5

I rarely post questions to a forum, but this one has me stumped. I'm very curious as to what's causing this (a solution would also be nice, but mostly, I'd like to know why I'm having this issue):

I recently wrote a python script for wrapping the invocation of remote commands which are started by a PBS job:

#! /usr/bin/env python
#
# Copyright (c) 2009 Maciej Brodowicz
# Copyright (c) 2011 Bryce Lelbach
#
# Distributed under the Boost Software License, Version 1.0. (See accompanying
# file LICENSE_1_0.txt or copy at http://www.boost.org/LICENSE_1_0.txt)

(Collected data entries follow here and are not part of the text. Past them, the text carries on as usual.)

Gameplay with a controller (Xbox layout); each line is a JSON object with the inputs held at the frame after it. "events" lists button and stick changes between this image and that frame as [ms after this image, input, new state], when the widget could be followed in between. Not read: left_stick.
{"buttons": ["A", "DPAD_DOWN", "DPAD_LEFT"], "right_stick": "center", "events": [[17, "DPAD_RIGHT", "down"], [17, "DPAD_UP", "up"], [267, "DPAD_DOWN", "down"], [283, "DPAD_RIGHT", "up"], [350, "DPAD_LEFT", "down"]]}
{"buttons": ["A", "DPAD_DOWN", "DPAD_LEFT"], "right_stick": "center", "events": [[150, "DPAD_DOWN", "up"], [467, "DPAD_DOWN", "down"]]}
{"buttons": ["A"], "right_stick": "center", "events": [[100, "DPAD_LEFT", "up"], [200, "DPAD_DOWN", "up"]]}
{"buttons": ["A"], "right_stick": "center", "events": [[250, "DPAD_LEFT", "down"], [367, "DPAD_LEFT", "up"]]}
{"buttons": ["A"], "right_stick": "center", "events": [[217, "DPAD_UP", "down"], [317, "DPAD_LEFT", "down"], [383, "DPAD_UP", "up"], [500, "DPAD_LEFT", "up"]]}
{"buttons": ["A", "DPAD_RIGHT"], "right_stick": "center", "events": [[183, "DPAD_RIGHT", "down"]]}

from datetime import datetime

from string import letters, digits

from types import StringType

from optparse import OptionParser

from threading import Thread

# subprocess instantiation wrapper. Unfortunately older Python still lurks on
# some machines.
try:
  from subprocess import Popen, STDOUT, PIPE
  from types import StringType

  class process:
    _proc = None
    _exec = None

    def __init__(self, cmd):
      self._proc = Popen(cmd, stderr = STDOUT, stdout = PIPE,
        shell = (False, True)[type(cmd) == StringType])

    def poll(self):
      return self._proc.poll()

    def pid(self):
      return self._proc.pid

    def _call(self):
      # annoyingly, KeyboardInterrupts are transported to threads, while most
      # other Exceptions aren't in python
      try:
        self._proc.wait()
      except Exception, err:
        self._exec = err

    def wait(self, timeout=None):
      if timeout is not None:
        thread = Thread(target=self._call)
        thread.start()

        # wait for the thread and invoked process to finish
        thread.join(timeout)

        # be forceful
        if thread.is_alive():
          self._proc.terminate()
          thread.join()

          # if an exception happened, re-raise it here in the master thread 
          if self._exec is not None:
            raise self._exec

          return (True, self._proc.returncode)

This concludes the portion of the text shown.